What struck you from this section? Are there ways you have felt cared for and understood as a single on your team? Are there ways you have felt seen and heard as a married sister on your team? I’d love to hear about it!

We’ll finish reading the book next week!

We have a tradition here in Book Club of reading a book by Fredrik Backman in August, and we’ll be continuing that next month! We will read two short novellas over the course of two weeks each. We’d love for you to join us!

And Every Morning the Way Home Gets Longer and Longer: A Novella

The Deal of a Lifetime

Photo by Jo Jo on Unsplash

We are continuing our Facebook Live series this week as we talk about singleness and dating on the field!


  1. Phyllis July 21, 2020

    I’m excited to get back to Backman. 🙂 I have the Deal book. We saw it in a bookstore in the capital this winter, and when I said that I like that author (because of reading his books in book club here), my husband bought it for me.

    And the single-married relationships… Honestly, I’ve found that hard. I’m learning from the conversations here.
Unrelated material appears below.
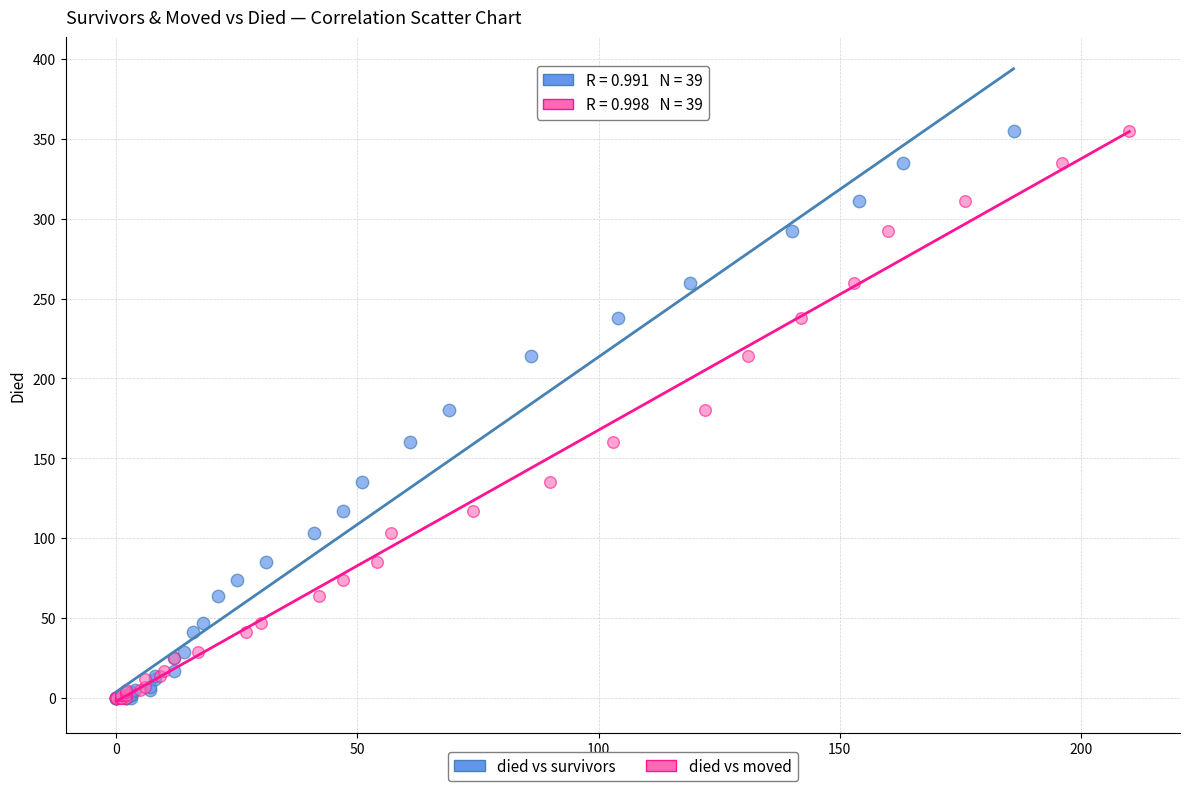

What are all the series names shown in the legend?

died vs survivors, died vs moved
    1. Sarah Hilkemann July 22, 2020

      Phyllis, that’s so fun that your husband got the book for you! I think it will be good to read a couple of short novellas. He keeps writing (there’s a new one coming out in September) so our tradition can continue. 🙂
      I’m glad you are learning from the conversations here!
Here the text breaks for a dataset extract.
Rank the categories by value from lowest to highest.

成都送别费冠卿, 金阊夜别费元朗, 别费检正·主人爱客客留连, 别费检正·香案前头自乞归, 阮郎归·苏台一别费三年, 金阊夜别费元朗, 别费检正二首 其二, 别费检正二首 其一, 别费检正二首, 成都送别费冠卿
  2. Sue Eenigenburg July 22, 2020

    I want to share a quote that is relevant to expectations and assumptions:

    “Desire and expectations walk hand in hand. While desires speak to what we want, expectations go even further; they speak to what we strongly believe ought to be ours. Expectations are hopeful assumptions, “this is what my world should look like and this is how it should work.” Expectations are desires with a defined shape. I would go so far as to say they feel like rights.” — from ‘Making Peace with Change: Navigating Life’s Messy Transitions with Honesty and Grace’ by Gina Brenna Butz

    1. Sarah Hilkemann July 22, 2020

      Expectations that feel like rights. Yes! I really have to catch myself when I start feeling like I have a right to things being a certain way, or people to be a certain way. It is helpful to look at the expectations and desires that are underneath. Thank you so much for sharing that quote, Sue!

  3. Amanda July 22, 2020

    I agree that the titles of these chapters alone struck a chord with me. So often we make assumptions, and often that leads to more heartache for both parties. Sure, I am married, but there are many times that I have felt lonely or could have used a “sacred sibling” to encourage me or reach out to me. This is a great reminder to be having those conversations.
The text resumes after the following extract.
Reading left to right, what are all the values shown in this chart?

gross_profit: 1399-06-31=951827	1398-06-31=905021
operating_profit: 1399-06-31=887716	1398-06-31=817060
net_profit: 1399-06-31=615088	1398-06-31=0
    1. Sarah Hilkemann July 22, 2020

      Amanda, thank you for sharing those thoughts! I have caught myself thinking that loneliness goes away when one gets married. It can make me not reach out to my married friends; since they have their “person”, I can think they don’t need anyone else. But as amazing as marriage is (I’m assuming, since I’m single 🙂 ), no one person can fill us up. We are created for community, and ultimately to be connected to Jesus. You are right, we need to be having the conversations, being honest and asking questions and listening to each other and what we need.

      1. Phyllis July 23, 2020

        One of my single friends and I talked about this once and came to the conclusion that sometimes loneliness in marriage can be even harder.